Problem details:
Below are the records. How many of their lines contain "habilidades"? Give only the number.
(Records provided begins)
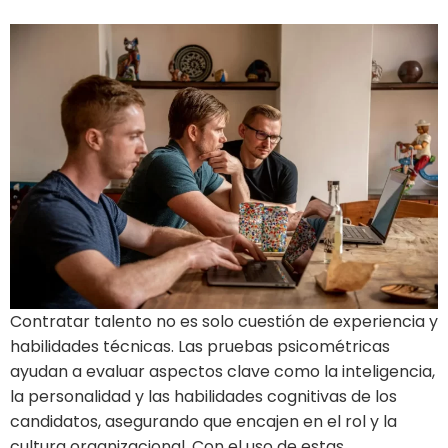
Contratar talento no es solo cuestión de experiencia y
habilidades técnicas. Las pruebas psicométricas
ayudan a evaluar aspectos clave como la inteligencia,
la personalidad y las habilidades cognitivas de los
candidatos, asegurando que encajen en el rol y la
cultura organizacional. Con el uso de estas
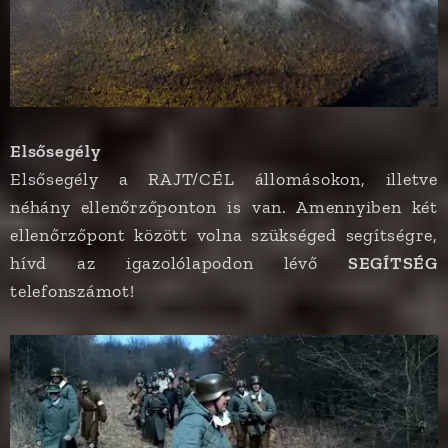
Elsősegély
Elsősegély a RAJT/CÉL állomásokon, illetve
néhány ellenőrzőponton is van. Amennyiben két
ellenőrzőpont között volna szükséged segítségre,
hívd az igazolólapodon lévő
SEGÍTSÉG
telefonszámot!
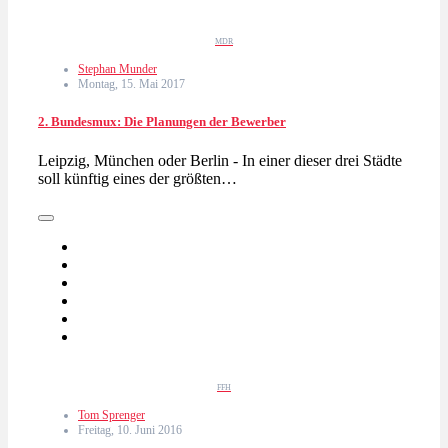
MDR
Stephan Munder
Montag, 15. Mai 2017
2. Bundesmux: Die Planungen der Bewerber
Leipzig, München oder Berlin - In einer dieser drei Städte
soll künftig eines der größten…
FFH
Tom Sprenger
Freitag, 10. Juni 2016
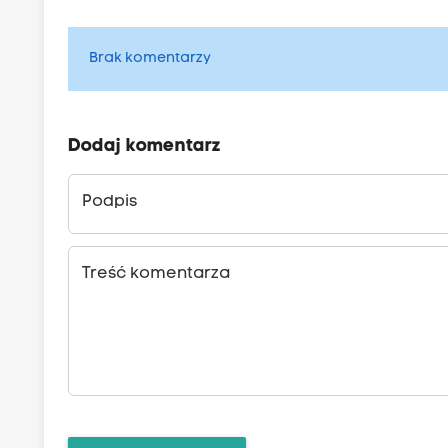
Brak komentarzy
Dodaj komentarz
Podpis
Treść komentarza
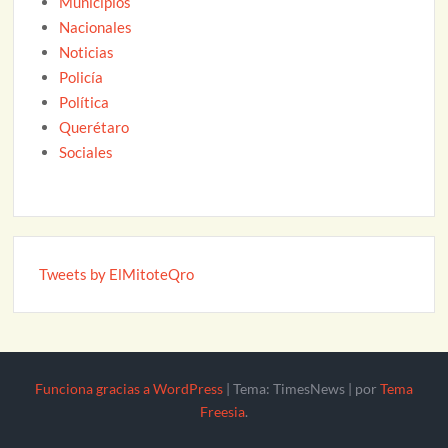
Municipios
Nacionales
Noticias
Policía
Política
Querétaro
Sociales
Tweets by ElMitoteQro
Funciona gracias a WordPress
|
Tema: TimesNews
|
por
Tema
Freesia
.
(Records provided ends)
Output below:
2